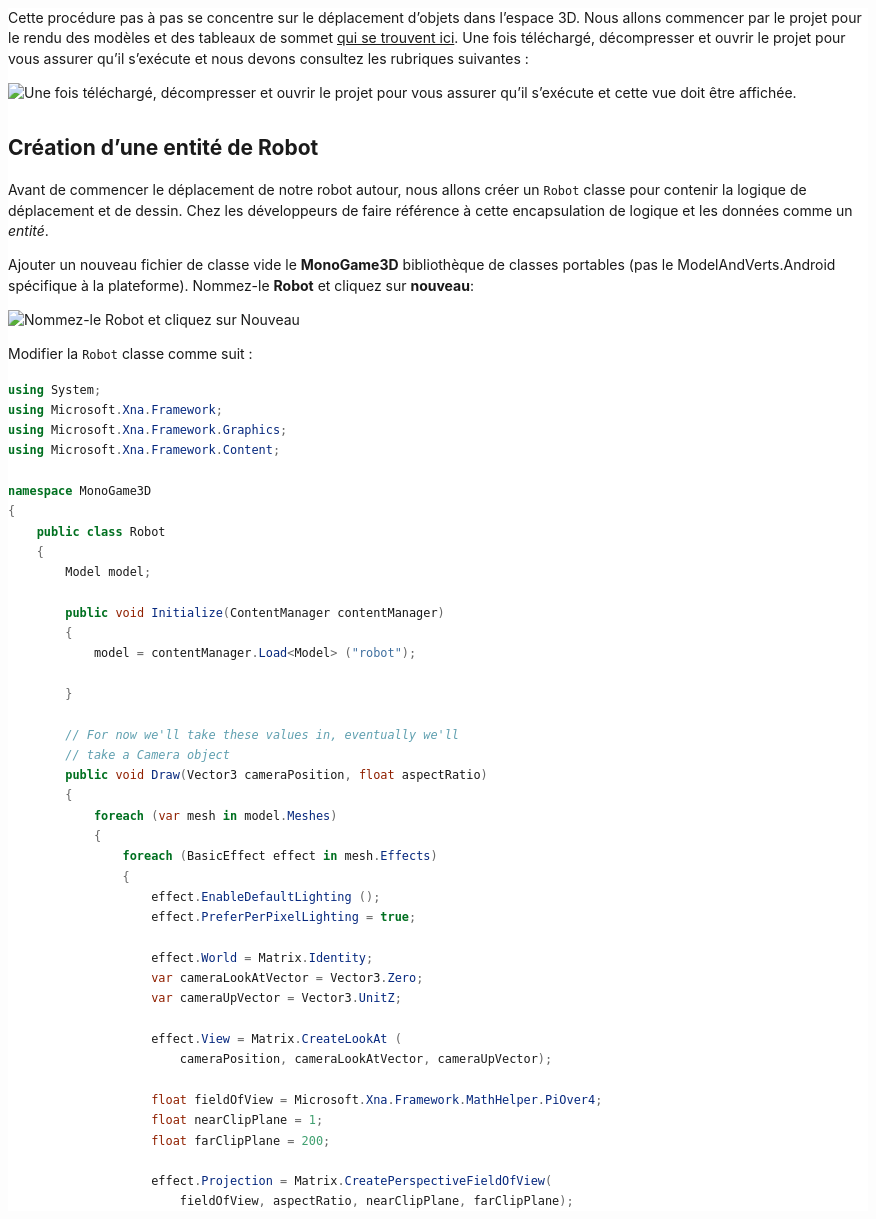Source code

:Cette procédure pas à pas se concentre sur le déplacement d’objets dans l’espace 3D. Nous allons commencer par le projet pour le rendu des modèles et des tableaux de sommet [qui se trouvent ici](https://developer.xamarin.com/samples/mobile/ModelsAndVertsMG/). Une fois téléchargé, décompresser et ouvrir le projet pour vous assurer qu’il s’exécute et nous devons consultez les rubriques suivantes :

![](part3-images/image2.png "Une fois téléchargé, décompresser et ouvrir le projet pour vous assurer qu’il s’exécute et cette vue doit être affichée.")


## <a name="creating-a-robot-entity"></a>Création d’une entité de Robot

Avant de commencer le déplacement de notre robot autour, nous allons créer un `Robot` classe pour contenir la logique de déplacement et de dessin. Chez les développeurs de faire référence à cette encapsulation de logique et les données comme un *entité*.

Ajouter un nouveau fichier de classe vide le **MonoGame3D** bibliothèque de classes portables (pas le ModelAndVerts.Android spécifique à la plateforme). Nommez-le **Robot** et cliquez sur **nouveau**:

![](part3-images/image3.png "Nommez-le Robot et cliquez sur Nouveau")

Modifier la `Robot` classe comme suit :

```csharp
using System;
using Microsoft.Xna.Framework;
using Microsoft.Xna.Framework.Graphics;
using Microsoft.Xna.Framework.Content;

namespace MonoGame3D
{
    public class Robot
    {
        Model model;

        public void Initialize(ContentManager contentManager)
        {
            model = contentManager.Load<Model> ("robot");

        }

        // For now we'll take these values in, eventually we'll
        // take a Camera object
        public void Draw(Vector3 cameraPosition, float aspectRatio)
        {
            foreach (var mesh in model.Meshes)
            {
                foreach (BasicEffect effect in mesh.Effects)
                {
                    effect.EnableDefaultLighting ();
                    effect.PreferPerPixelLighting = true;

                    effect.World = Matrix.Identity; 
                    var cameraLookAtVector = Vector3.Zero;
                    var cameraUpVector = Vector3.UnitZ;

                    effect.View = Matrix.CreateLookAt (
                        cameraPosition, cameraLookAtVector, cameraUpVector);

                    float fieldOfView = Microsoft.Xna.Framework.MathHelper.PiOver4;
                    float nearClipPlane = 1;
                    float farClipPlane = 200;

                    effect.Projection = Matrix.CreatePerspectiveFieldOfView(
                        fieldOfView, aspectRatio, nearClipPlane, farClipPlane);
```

════════

_PROBLEM REQUIREMENTS_: How many lines of the data contain "assurer"? Work it out and give only the number.

_RESPONSE_: 2